Boost cancer vaccine for girls, consider boys too - Experts
Dr Wendel Guthrie (l to r), gynaecologist, listens as Margaret Johnson, cancer survivor, shares her experiences with Yulit Gordon, executive director, Jamaica Cancer Society and Dr Dana Morris Dixon (centre), chief marketing and business development officer at The Jamaica National Group.
The government programme to vaccinate young girls against cervical cancer needs to be reinforced with a vigorous educational campaign, says Yulit Gordon, executive director at the Jamaica Cancer Society (JCS).
Only four out of 10 girls are currently getting the first dose of the vaccine, with far less getting the second dose which is necessary to make the vaccination effective, Gordon said.
One cancer expert has also pointed to the value of having boys vaccinated against the human papillomavirus (HPV).
“The JCS commends the government for establishing the national HPV vaccination programme for our young girls,” Gordon stated. “If we can get up to 80 per cent of our young girls vaccinated, then the fight against cervical cancer is going to be significantly strengthened in years to come,”
Centers for Disease Control and Prevention in the United States of America (USA) estimates that 80 per cent of the public will get an HPV infection in their lifetime, and experts recommend that the HPV vaccine be given to children aged 11 to 12, as their bodies will give them a better immune response at that age.
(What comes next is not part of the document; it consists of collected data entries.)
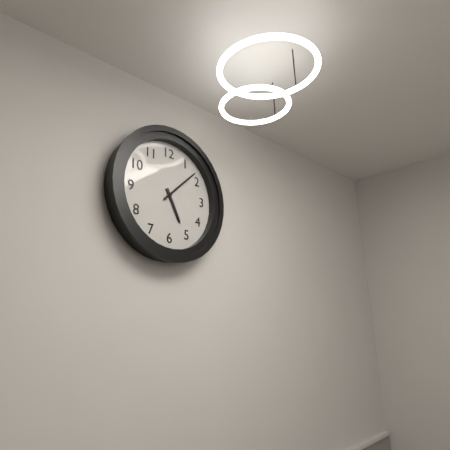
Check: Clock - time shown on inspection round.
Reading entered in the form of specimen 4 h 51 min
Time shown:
5 h 08 min
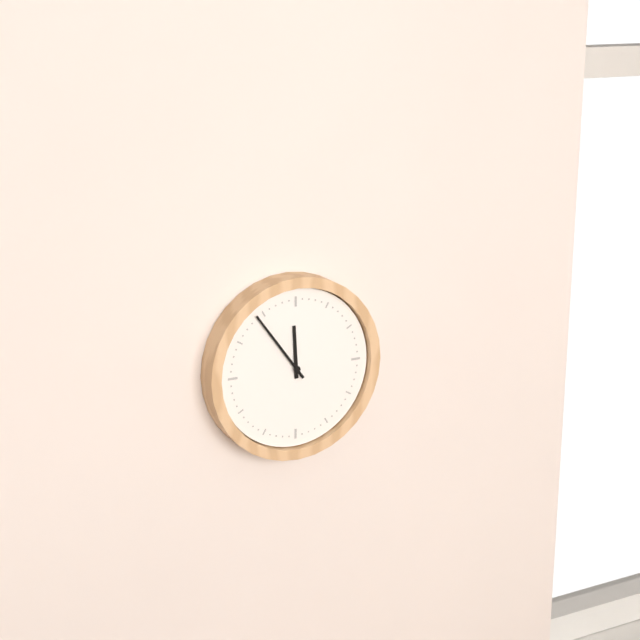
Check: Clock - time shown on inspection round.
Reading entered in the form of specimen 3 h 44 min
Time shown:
11 h 54 min
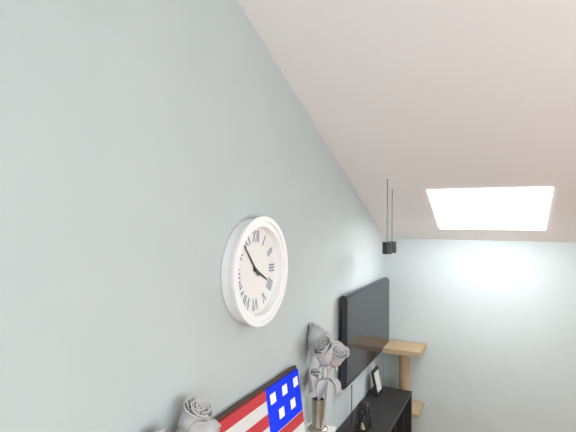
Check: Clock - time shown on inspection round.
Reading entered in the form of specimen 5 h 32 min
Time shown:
3 h 53 min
“While we are vaccinating our young girls, it is important that we educate all our girls and boys because boys are also carriers of the virus,” Gordon stated. She was speaking at the Jamaica Cancer Society’s Relay for Life 2019 fundraiser, at the University of Technology, Jamaica earlier this month.
Dr Wendel Guthrie, gynaecologist and member of the JCS board, explained: “Ideally, both boys and girls should be immunised against HPV, as both can get the virus; and both can get cancers from it. The reason for choosing to immunise girls is that 80 per cent of HPV-related cancers are cervical cancers affecting women later in life.”
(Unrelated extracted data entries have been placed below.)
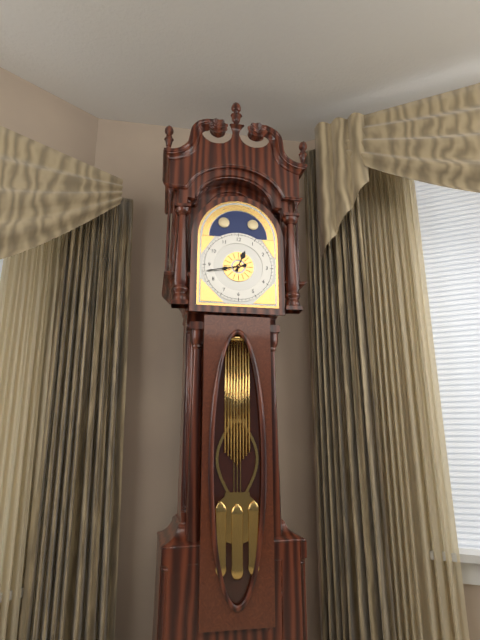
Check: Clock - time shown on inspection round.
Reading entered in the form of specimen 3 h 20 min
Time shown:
12 h 43 min
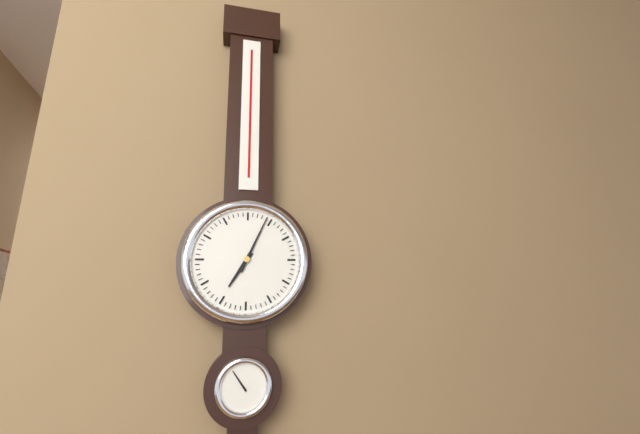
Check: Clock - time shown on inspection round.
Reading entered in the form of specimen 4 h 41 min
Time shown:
7 h 04 min
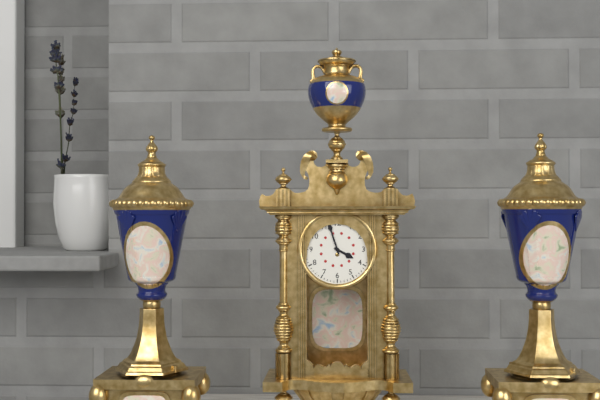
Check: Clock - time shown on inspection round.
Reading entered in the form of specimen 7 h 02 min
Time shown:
3 h 57 min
Dr Guthrie pointed to the example of Australia, which expects to eliminate cervical cancer, and has a programme to inoculate both boys and girls. He said that men can get throat cancer, penile cancer and anal cancer from HPV.
“If we ensure that the majority are immunised, then we will achieve a decrease in the incidence of the disease,” the gynaecologist stated.
Dr Dana Morris Dixon, chief marketing and business development officer at The Jamaica National Group, explained: “Scientific studies have shown that HPV is linked to cervical cancer; therefore the move to provide the vaccine to girls is the right one.
“We have a high incidence of cancer in our country and anything we can do to protect ourselves is valuable. Someone close to me recently passed away from cervical cancer, so I am very aware of the disease from personal experience.
“Where there is not sufficient information about an issue, you will have alternative narratives emerging, which are not as firmly based in science. That is why I believe we need to have the right dialogue around this problem.”
Margaret Johnson, a cancer survivor, supported that view, declaring: “There needs to be greater awareness about the issue to assist girls to appreciate the benefits of inoculation.”
Explaining that she discussed the HPV vaccination with her daughters, Johnson added: “Girls need to know more about the inoculation if they are to take it. They need also to be encouraged to research the issue to get information for themselves.”
Thousands attended the annual JCS event, which involved teams of walkers and runners competing against each other to raise the most money and to stay all night at the vigil.